Monday, December 24, 2012

Jumping off the cliff

Hello there.  I have had to take a little break for a while, mostly because I wasn't ready to say what needs to be said.

I knew it was going to happen.  I knew it was going to be quick and decisive.  I knew it was going to be really hard.  But yet, I was not at all prepared for what happened.

After county level multi-agency meetings and staffings and such, on December 7th I got a call from CPS that they were going to take KC into their custody for safety reasons.  The call came 5 months after I made the first call to CPS to ask for help in the most humiliating and demeaning way that they make you go about things. The call came 4 months after the CPS worker and her supervisor assured me over and over that there were no safety concerns in our house and told me that I needed to just be a better parent.  It was the call we needed so desperately to receive, yet it created a chasm that may not ever be bridged.  I hope and pray that the call did not come too late. 
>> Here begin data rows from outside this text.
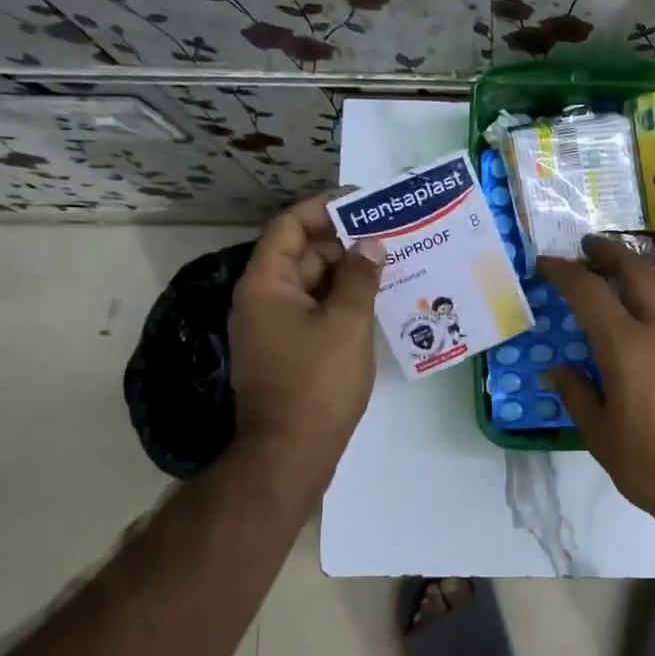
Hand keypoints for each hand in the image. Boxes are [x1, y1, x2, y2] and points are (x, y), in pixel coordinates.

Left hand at [229, 193, 385, 494]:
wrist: (290, 453)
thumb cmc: (317, 381)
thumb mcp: (347, 322)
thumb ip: (361, 277)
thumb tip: (371, 244)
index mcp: (266, 283)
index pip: (290, 225)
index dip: (325, 208)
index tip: (364, 202)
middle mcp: (262, 299)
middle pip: (302, 254)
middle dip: (344, 242)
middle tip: (389, 234)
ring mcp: (273, 327)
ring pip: (312, 284)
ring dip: (347, 273)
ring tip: (391, 263)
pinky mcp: (287, 350)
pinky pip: (314, 310)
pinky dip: (341, 301)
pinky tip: (377, 300)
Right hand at [539, 236, 654, 531]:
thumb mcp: (602, 438)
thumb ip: (578, 396)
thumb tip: (556, 371)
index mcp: (627, 347)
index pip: (589, 292)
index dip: (564, 272)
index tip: (547, 264)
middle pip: (636, 269)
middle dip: (608, 252)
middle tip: (589, 248)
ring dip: (648, 268)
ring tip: (632, 275)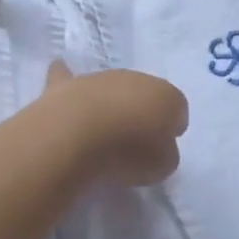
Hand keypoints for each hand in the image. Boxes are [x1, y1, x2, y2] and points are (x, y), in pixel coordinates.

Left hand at [47, 61, 187, 185]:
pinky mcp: (66, 85)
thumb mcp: (162, 165)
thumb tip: (157, 149)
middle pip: (143, 94)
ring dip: (109, 104)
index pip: (177, 108)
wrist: (77, 134)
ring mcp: (100, 78)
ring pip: (109, 88)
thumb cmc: (129, 151)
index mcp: (166, 97)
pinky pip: (66, 75)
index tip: (162, 147)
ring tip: (101, 131)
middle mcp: (136, 79)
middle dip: (140, 112)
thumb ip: (164, 154)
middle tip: (133, 141)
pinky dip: (65, 77)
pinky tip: (60, 73)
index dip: (171, 128)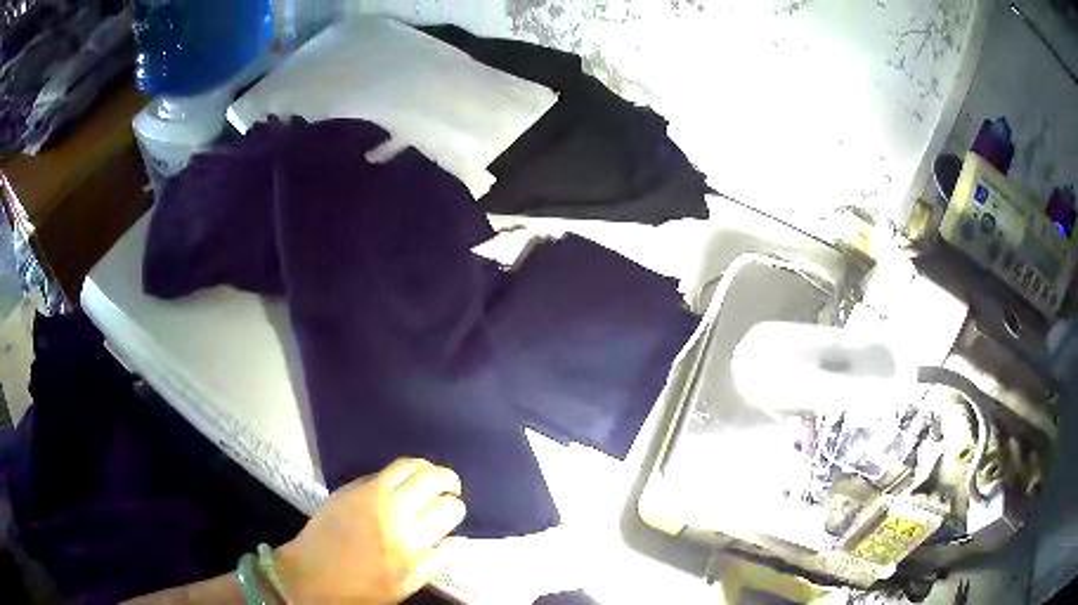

KC moved within the hour to a residential treatment facility here in the same town.  I don't like the facility, but I like the proximity.  I'm not certain it is going to be a place that helps KC achieve her maximum potential, but its safe.  Most important of all, KC really loves it there and is comfortable.  She never waivers when she says that she doesn't ever want to come home, even for a visit.

AJ is heartbroken.  In her world, her strongest and most spoken rule she has is that we must stay together as a family.  When I first explained to her what happened, she asked if she would have to leave if she was naughty.  (I thoroughly explained that KC isn't naughty and that she needs extra help.) Then AJ asked if I was going to hurt her now.  It took me a moment to figure out what she was really saying.  You see, AJ has never lived anywhere that she didn't get hurt.  (Except a short stay in an amazingly wonderful foster home right before she came to me.)  She lived the first three years of her life in quite a perilous situation with her birth family.  She wasn't scared of being hurt, she expected it.  Now that KC was gone and not going to hurt her anymore, she wanted to know who was going to hurt her now.  Since I am the only one left, it must be me.  Sweet, sweet girl...I have failed my number one job...to keep her safe.

For me, the grief attacked the moment I heard the words. The thing  that I needed most, was the single most painful and the very worst thing I could ever imagine.  There's no protocol as to how to deal with this.  There's no plan.  I like plans.  I like preparedness.  I also like being in control of my emotions, but that wasn't happening either.  It took many days before I was even able to semi-function, and I'm still really struggling with day-to-day tasks.

I struggle with my new role...whatever it is.  How do I parent a child that lives somewhere else?  How do I steer her to all that is good and holy, when there are 20 staff steering her too?  How do I stay connected to my child with Autism, when Autism makes it difficult to have any connections at all?  How to I ensure her safety when she is living with strangers? 

So, here we are.  We have jumped off the cliff into the chasm of the unknown and unfamiliar and we are trusting the Lord to catch us.  He makes all things beautiful in its time. (Ecc 3:11)

One day we were leaving a visit  with KC and AJ asked (again) why we couldn't bring Sister with us.  I explained (again) that Sister needs to get more help.  AJ simply said, "But Mommy, that makes my heart fall out."  Mine too, little peanut, mine too.  I trust that our hearts have been broken so God could remake them even better.